Once every few years, I go through those stacks to make sure all the important pieces have been mined. Then the notebooks go in the trash. Obviously, I don’t place a lot of long-term value on my everyday carry notebooks.
Now I know there are all sorts of highly recommended notebooks on the market. Rhodia, Moleskine, Field Notes, and so on. I just don’t think of them as everyday carry notebooks as much as for journaling, for storing the thoughts and ideas that you want to preserve for a lifetime.
Reporter’s notebooks, on the other hand, are just right for using and tossing.
First, these things are cheap, maybe a couple of bucks apiece. There’s no need to spend more than that on something you are going to use for what amounts to temporary data collection.
And second, they are designed perfectly for exactly one thing: Holding in one hand and writing with the other while you’re standing, sitting or moving.
Reporter’s notebooks are simply constructed. They consist of a wire coil, two pieces of cardboard and lined writing paper. Just wide enough to fit into the palm of one hand while in use, and into a back or side pocket when not.

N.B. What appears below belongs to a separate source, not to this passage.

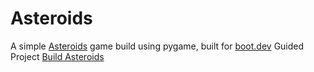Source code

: # Asteroids

A simple [Asteroids](<https://en.wikipedia.org/wiki/Asteroids_(video_game)>) game build using pygame, built for [boot.dev](boot.dev) Guided Project [Build Asteroids](https://www.boot.dev/courses/build-asteroids)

(Wire side up when in the back pocket. Otherwise, you sit on it, it smashes and the pages won’t flip anymore.)
The narrow size helps emphasize short, fast writing, mostly fragments and phrases, although, in a pinch, I’ve composed entire news articles in them.
The paper’s not high quality, but it doesn’t need to be. It will take some abuse, including getting wet. The pages are perforated so you can rip one out to give to someone else, or if you need to remove a damaged page.
The wire binders are usually wide enough that you can slide a pen into them. And most of them have space on the covers for you to write dates and other details to help you keep your notes sorted.
Tops brand tends to be more common, and less expensive, but their back cardboard piece is too flexible for me. Portage makes a reporter’s notebook with much stiffer front and back covers, providing a more stable writing surface when the book is flipped open. Still, if you like to fold your notebooks, Tops and Ampad are best for that.
They also have some other helpful uses…smacking bugs that get too close, shielding your head from rain, doubling as a coaster (cover closed, of course).
The bottom line is, they’ve all served me well for 15+ years, and if you’re looking to make a change, I’d definitely suggest trying out some reporter’s notebooks.